- Work required
Write out every record below exactly as it appears.

### Data supplied ###

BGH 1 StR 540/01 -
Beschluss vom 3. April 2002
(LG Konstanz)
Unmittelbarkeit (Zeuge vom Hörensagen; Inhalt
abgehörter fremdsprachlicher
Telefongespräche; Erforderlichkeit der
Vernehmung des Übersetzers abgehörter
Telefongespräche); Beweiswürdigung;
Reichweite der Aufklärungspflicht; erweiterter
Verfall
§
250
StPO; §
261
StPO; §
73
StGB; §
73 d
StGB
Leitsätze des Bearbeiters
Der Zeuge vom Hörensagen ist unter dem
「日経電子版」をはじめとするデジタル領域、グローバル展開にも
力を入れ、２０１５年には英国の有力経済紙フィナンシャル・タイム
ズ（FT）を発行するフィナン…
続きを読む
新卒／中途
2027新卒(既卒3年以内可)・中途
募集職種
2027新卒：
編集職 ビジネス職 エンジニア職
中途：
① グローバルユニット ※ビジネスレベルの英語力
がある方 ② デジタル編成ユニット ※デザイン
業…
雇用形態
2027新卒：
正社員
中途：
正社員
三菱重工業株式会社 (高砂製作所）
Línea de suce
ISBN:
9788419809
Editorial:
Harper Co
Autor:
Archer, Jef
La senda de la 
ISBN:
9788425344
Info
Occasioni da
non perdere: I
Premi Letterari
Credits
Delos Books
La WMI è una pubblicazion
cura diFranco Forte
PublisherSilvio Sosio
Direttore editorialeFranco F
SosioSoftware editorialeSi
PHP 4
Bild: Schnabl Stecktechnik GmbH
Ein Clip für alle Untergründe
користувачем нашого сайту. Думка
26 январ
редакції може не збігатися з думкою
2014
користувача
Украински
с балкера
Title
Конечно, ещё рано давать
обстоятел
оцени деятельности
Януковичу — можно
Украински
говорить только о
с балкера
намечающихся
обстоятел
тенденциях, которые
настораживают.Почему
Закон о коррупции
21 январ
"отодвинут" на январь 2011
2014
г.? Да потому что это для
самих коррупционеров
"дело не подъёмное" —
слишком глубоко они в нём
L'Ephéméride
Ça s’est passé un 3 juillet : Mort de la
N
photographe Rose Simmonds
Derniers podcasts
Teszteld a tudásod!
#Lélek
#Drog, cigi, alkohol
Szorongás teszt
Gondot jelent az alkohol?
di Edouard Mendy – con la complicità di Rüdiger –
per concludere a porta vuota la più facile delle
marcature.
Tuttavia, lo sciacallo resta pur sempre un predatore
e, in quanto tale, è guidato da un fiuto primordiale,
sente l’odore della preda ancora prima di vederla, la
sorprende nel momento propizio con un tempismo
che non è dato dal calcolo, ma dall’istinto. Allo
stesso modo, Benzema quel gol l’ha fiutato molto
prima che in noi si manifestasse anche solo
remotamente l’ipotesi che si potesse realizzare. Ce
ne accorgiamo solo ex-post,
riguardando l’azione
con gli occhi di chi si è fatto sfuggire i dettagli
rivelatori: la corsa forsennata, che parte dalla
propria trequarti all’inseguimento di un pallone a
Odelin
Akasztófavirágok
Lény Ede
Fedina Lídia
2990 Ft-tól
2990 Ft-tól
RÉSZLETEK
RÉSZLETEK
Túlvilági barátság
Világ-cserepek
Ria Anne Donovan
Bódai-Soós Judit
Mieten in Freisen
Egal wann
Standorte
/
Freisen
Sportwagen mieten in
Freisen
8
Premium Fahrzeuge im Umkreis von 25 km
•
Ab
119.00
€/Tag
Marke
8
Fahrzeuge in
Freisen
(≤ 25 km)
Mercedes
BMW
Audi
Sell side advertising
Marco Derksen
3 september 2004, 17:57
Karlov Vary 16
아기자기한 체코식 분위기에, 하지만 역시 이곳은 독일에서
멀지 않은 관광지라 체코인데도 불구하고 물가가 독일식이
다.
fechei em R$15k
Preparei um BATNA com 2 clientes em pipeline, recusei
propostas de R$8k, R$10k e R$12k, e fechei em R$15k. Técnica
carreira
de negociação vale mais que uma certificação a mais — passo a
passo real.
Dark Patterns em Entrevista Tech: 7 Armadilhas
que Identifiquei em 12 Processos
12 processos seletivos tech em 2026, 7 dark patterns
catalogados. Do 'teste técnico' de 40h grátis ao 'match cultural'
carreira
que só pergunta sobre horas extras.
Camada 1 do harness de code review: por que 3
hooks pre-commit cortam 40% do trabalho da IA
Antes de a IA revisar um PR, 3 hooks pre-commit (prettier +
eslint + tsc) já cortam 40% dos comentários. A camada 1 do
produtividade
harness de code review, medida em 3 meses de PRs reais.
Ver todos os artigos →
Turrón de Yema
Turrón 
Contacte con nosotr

###

- Solution for this exercise
BGH 1 StR 540/01 -
Beschluss vom 3. April 2002
(LG Konstanz)
Unmittelbarkeit (Zeuge vom Hörensagen; Inhalt
abgehörter fremdsprachlicher
Telefongespräche; Erforderlichkeit der
Vernehmung des Übersetzers abgehörter
Telefongespräche); Beweiswürdigung;
Reichweite der Aufklärungspflicht; erweiterter
Verfall
§
250
StPO; §
261
StPO; §
73
StGB; §
73 d
StGB
Leitsätze des Bearbeiters
Der Zeuge vom Hörensagen ist unter dem
「日経電子版」をはじめとするデジタル領域、グローバル展開にも
力を入れ、２０１５年には英国の有力経済紙フィナンシャル・タイム
ズ（FT）を発行するフィナン…
続きを読む
新卒／中途
2027新卒(既卒3年以内可)・中途
募集職種
2027新卒：
編集職 ビジネス職 エンジニア職
中途：
① グローバルユニット ※ビジネスレベルの英語力
がある方 ② デジタル編成ユニット ※デザイン
業…
雇用形態
2027新卒：
正社員
中途：
正社員
三菱重工業株式会社 (高砂製作所）
Línea de suce
ISBN:
9788419809
Editorial:
Harper Co
Autor:
Archer, Jef
La senda de la 
ISBN:
9788425344
Info
Occasioni da
non perdere: I
Premi Letterari
Credits
Delos Books
La WMI è una pubblicazion
cura diFranco Forte
PublisherSilvio Sosio
Direttore editorialeFranco F
SosioSoftware editorialeSi
PHP 4
Bild: Schnabl Stecktechnik GmbH
Ein Clip für alle Untergründe
користувачем нашого сайту. Думка
26 январ
редакції може не збігатися з думкою
2014
користувача
Украински
с балкера
Title
Конечно, ещё рано давать
обстоятел
оцени деятельности
Януковичу — можно
Украински
говорить только о
с балкера
намечающихся
обстоятел
тенденциях, которые
настораживают.Почему
Закон о коррупции
21 январ
"отодвинут" на январь 2011
2014
г.? Да потому что это для
самих коррупционеров
"дело не подъёмное" —
слишком глубоко они в нём
L'Ephéméride
Ça s’est passé un 3 juillet : Mort de la
N
photographe Rose Simmonds
Derniers podcasts
Teszteld a tudásod!
#Lélek
#Drog, cigi, alkohol
Szorongás teszt
Gondot jelent az alkohol?
di Edouard Mendy – con la complicità di Rüdiger –
per concludere a porta vuota la più facile delle
marcature.
Tuttavia, lo sciacallo resta pur sempre un predatore
e, in quanto tale, è guidato da un fiuto primordiale,
sente l’odore della preda ancora prima di vederla, la
sorprende nel momento propizio con un tempismo
che non è dato dal calcolo, ma dall’istinto. Allo
stesso modo, Benzema quel gol l’ha fiutato molto
prima che in noi si manifestasse anche solo
remotamente l’ipotesi che si potesse realizzare. Ce
ne accorgiamo solo ex-post,
riguardando l’azione
con gli occhi di chi si è fatto sfuggire i dettagli
rivelatori: la corsa forsennata, che parte dalla
propria trequarti all’inseguimento di un pallone a
Odelin
Akasztófavirágok
Lény Ede
Fedina Lídia
2990 Ft-tól
2990 Ft-tól
RÉSZLETEK
RÉSZLETEK
Túlvilági barátság
Világ-cserepek
Ria Anne Donovan
Bódai-Soós Judit
Mieten in Freisen
Egal wann
Standorte
/
Freisen
Sportwagen mieten in
Freisen
8
Premium Fahrzeuge im Umkreis von 25 km
•
Ab
119.00
€/Tag
Marke
8
Fahrzeuge in
Freisen
(≤ 25 km)
Mercedes
BMW
Audi
Sell side advertising
Marco Derksen
3 september 2004, 17:57
Karlov Vary 16
아기자기한 체코식 분위기에, 하지만 역시 이곳은 독일에서
멀지 않은 관광지라 체코인데도 불구하고 물가가 독일식이
다.
fechei em R$15k
Preparei um BATNA com 2 clientes em pipeline, recusei
propostas de R$8k, R$10k e R$12k, e fechei em R$15k. Técnica
carreira
de negociação vale mais que uma certificação a mais — passo a
passo real.
Dark Patterns em Entrevista Tech: 7 Armadilhas
que Identifiquei em 12 Processos
12 processos seletivos tech em 2026, 7 dark patterns
catalogados. Do 'teste técnico' de 40h grátis ao 'match cultural'
carreira
que só pergunta sobre horas extras.
Camada 1 do harness de code review: por que 3
hooks pre-commit cortam 40% do trabalho da IA
Antes de a IA revisar um PR, 3 hooks pre-commit (prettier +
eslint + tsc) já cortam 40% dos comentários. A camada 1 do
produtividade
harness de code review, medida em 3 meses de PRs reais.
Ver todos os artigos →
Turrón de Yema
Turrón 
Contacte con nosotr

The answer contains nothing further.